Housing Shortage Tracker
Home prices around the country are continuing to surge—and they are not likely to slow down any time soon. In the last three years, the national median home price has increased about 20 percent, with annual gains of six percent on average. Meanwhile, in some areas, home prices are hitting warp speeds. Seattle and Denver metro areas have experienced about 40 percent price gains in the last three years.
Lack of housing inventory is considered the main reason that drives up home prices. Although new home construction has picked up, it is still not enough to accommodate the increased housing demand. Recently, the pace of permit issuance has been only about half the peak level in 2005. Furthermore, the unemployment rate has dropped below 4 percent due to a strong economy. As more people enter back into the work place the demand for housing is expected to increase as Americans set their sights on homeownership.
NAR identifies the metro areas with the highest deficit of homes. The Monthly Housing Shortage Tracker is an index, which compares how many permits are issued relative to the number of new jobs. The higher the index the higher the housing shortage in the area since it shows that more jobs have been created than homes. Based on the historical average, two permits are issued for every new job. However, the highest value for the index in April was 13.6 in the San Jose, CA metro area. This means that for every 14 new jobs a single-family unit is permitted. In contrast, a single-family unit is permitted for every new job in Sarasota, FL metro area.
The “usual suspects” are at the top of the list. It is noteworthy that, among the top ten metro areas with the highest housing shortage, seven are located in California.
The visualization below allows you to see how many permits are issued for every new job for 178 metro areas. Click on a metro area on the map and see the number of permits issued and new jobs created in the last three years.
So, what should be done? Here is a very simple answer: build more homes. There is strong demand for housing, but not enough supply.
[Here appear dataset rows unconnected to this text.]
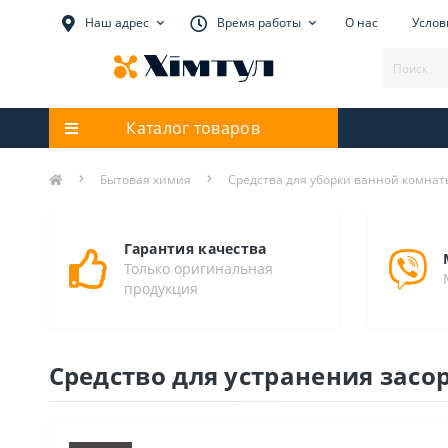
Наш адрес
Время работы
О нас
Услов
Каталог товаров
Бытовая химия
Средства для уборки ванной комнат
Гарантия качества
Только оригинальная
продукция
Средство для устранения засор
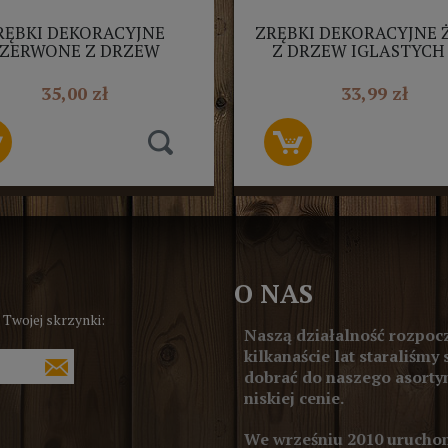
RĘBKI DEKORACYJNE
ZRĘBKI DEKORACYJNE 
ZERWONE Z DRZEW
Z DRZEW IGLASTYCH 
IGLASTYCH 50L
35,00 zł
33,99 zł
O NAS
 Twojej skrzynki:
Naszą działalność rozpocz
kilkanaście lat staraliśmy 
dobrać do naszego asortym
niskiej cenie.
We wrześniu 2010 uruchom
That leads to rising home prices. By increasing the supply of housing price growth will ease. However, building too few homes may be the most significant factor, but not the only one. The vast majority of houses coming on to the market are not newly-built, but existing homes. In the meantime, the number of residents age 65 and over grew from 35.0 million in 2000, to 49.2 million in 2016, accounting for 12.4 percent and 15.2 percent of total population, respectively. The median age is increasing in most areas of the country. This means that the average homeowner has become less likely to move and therefore fewer existing homes will be put on the market. So, while building more homes will help housing shortage, other factors, including an aging population, will make a return to “normal” housing inventory levels difficult to reach in the near-term.